Use your videocard for non-graphics tasks, and discover
a whole new programming paradigm.

Why do this?

  • Make your programs run faster.
  • Discover new tools for day-to-day tasks.
  • Get prepared for the computing way of tomorrow.

People like faster computers. Faster computers means more numbers to crunch per second, and more importantly, fancier user interfaces and eye candy. For the last decade, many PCs came with videocards delivering decent FPS rates in 3D shooters and enough sides on the Compiz cube.

Wouldn’t it be cool to have a supercomputer at home? Perhaps you’d be surprised to learn that you already do (almost).
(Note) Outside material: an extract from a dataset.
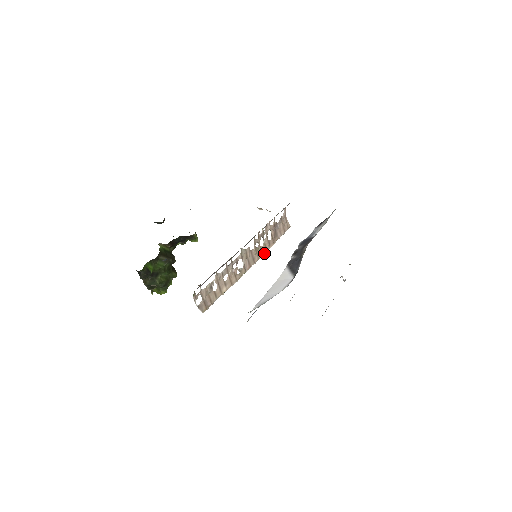
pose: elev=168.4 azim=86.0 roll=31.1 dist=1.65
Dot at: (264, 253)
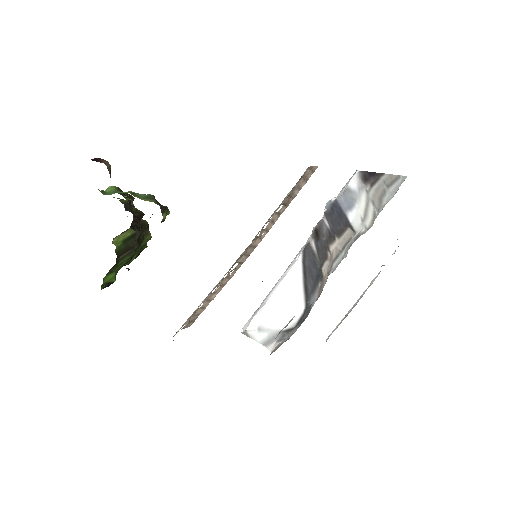
Dot at: (270, 228)
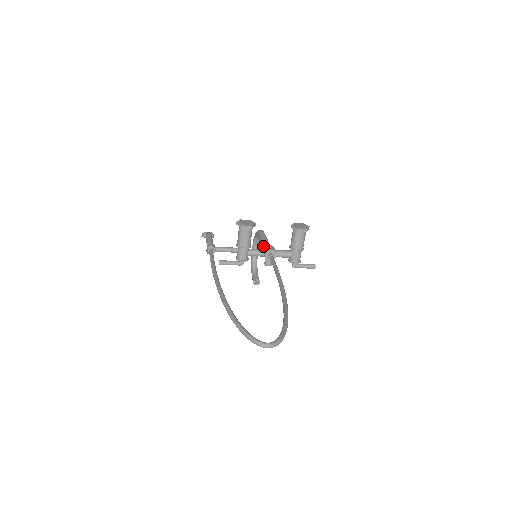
Graphics Processing Units (GPUs) on videocards have many (up to thousands) computing cores, come with fast memory, are optimised for number crunching, and are parallel from the ground up. Sounds like a supercomputer to us!


Nsight provides complete Eclipse-based IDE for CUDA programming, including interactive debugger.

Early days

In the early 2000s, researchers realised that massively parallel GPU architecture works perfect for some scientific problems (eg molecular dynamics). In those days the only available interface to a GPU was OpenGL (or DirectX, for Windows folks). So you needed to express the solution in terms of pixel shaders and texture coordinates. This became known as GP (General Purpose) GPU computing, and this term is sometimes applied to later technologies as well. GPGPU was clever, but neither versatile nor convenient, so Nvidia’s CUDA was born in 2007.
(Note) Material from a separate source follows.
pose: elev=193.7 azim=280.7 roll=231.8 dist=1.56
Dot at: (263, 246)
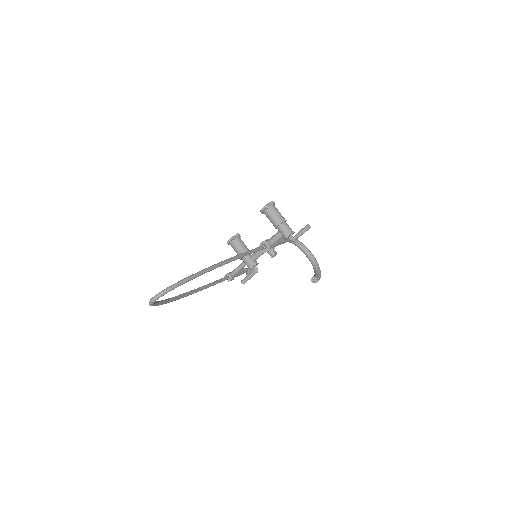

CUDA stands for Compute Unified Device Architecture, and it is meant to provide uniform access to Nvidia GPUs (or “devices”) for general purpose computations. CUDA programs (by convention, they carry a .cu suffix) are written in CUDA C/C++, which is essentially a C language with extensions. You can use other languages as well, but functions to be executed on the GPU (called “kernels” in CUDA parlance; don’t confuse them with Linux kernel) always use CUDA C (unless you’re from Fortran camp, but we won’t discuss that here). Besides the language and compiler for it (LLVM-based nvcc), the CUDA Toolkit ( contains some other tools and a set of libraries, including accelerated BLAS and Sparse BLAS implementations (the de-facto standard in scientific computing).

CUDA is non-free (as in speech). There is also OpenCL – an open heterogeneous (another term to describe CPU+GPU code) computing specification baked by the Khronos Group. They also maintain OpenGL, and there are certain similarities between these two technologies. Where CUDA relies on language extensions, OpenCL is more like a conventional library with API calls. It’s also vendor-neutral: OpenCL is available for AMD, Intel, Nvidia and some others, and supports not only GPUs but also multi-core CPUs and specialised hardware. However, OpenCL implementations aren’t necessarily open: say, Beignet (for Intel integrated graphics) is free, while AMD’s APP SDK for AMD/ATI videocards isn’t.

OpenCL and CUDA coexist peacefully: the former is a way to make ideas behind the latter (historically the first) a formal standard. Nvidia supports it, and many applications come both in CUDA and OpenCL editions.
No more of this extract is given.